**GOAL OF THE EXERCISE**: Take each line of the entries below that contains "CIRCLE" and copy it.

**DATA EXCERPTS**:
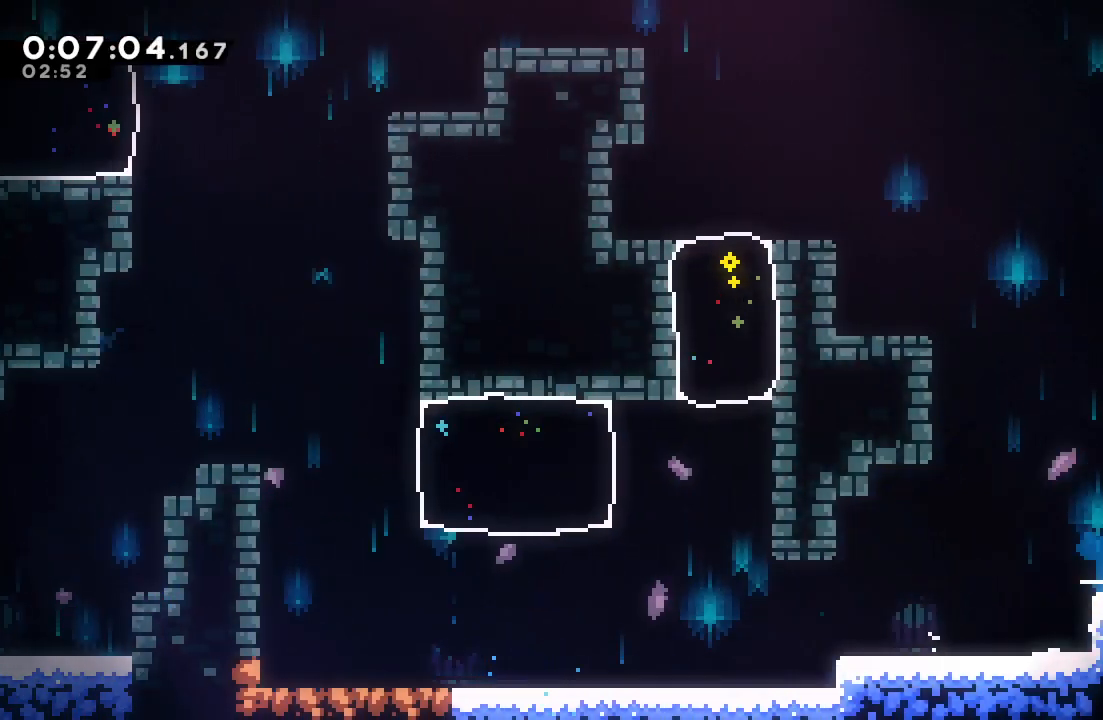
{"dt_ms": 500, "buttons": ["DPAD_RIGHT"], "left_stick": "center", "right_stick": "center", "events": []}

---

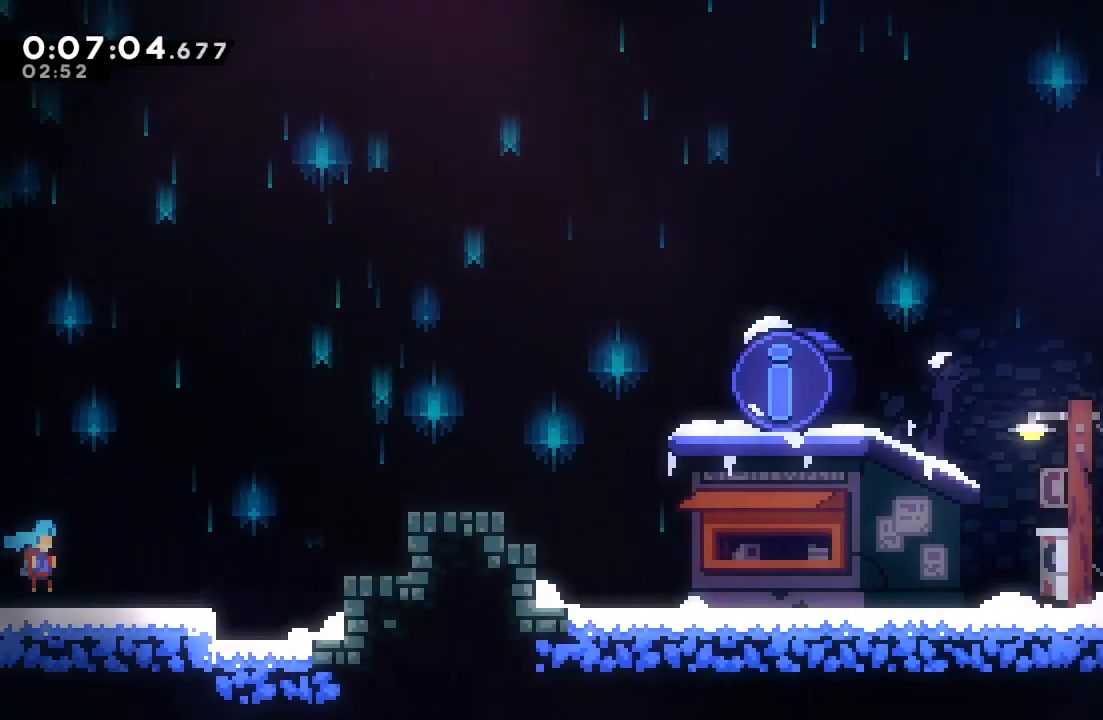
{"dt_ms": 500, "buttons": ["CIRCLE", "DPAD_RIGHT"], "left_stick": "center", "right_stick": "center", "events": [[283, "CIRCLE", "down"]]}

* * *

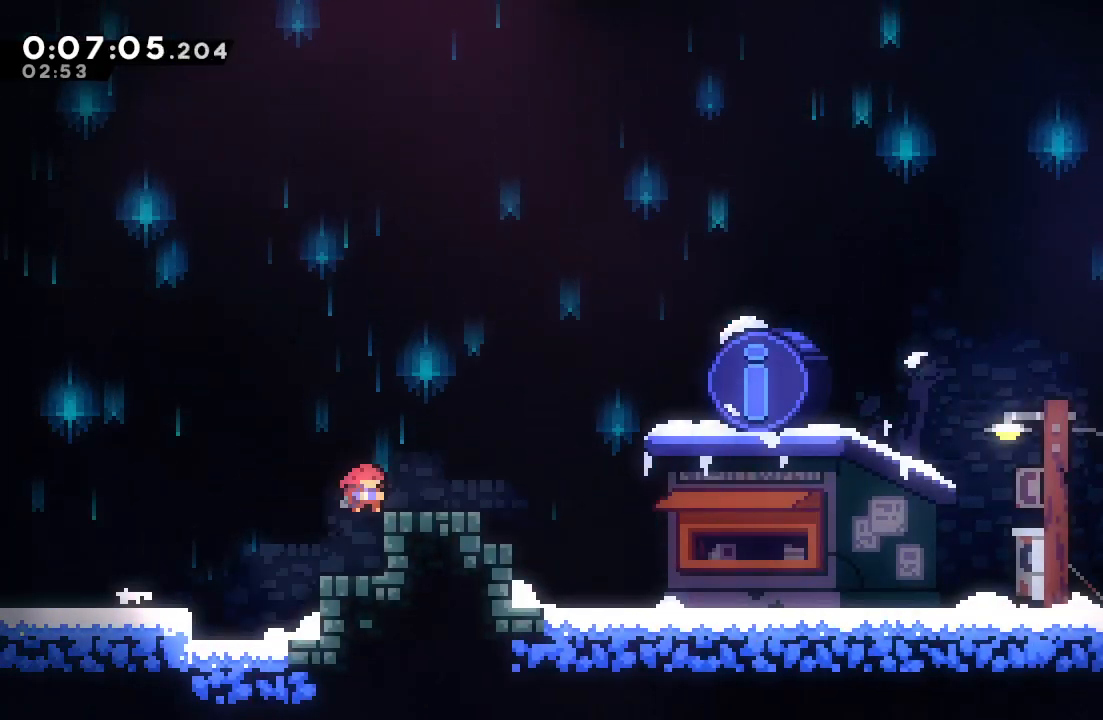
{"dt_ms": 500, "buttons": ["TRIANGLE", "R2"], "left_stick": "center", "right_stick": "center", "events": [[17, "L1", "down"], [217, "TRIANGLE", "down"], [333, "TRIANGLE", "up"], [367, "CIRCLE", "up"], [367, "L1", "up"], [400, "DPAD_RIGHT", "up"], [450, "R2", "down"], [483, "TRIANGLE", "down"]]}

**RESULT**:
{"dt_ms": 500, "buttons": ["CIRCLE", "DPAD_RIGHT"], "left_stick": "center", "right_stick": "center", "events": [[283, "CIRCLE", "down"]]}
{"dt_ms": 500, "buttons": ["TRIANGLE", "R2"], "left_stick": "center", "right_stick": "center", "events": [[17, "L1", "down"], [217, "TRIANGLE", "down"], [333, "TRIANGLE", "up"], [367, "CIRCLE", "up"], [367, "L1", "up"], [400, "DPAD_RIGHT", "up"], [450, "R2", "down"], [483, "TRIANGLE", "down"]]}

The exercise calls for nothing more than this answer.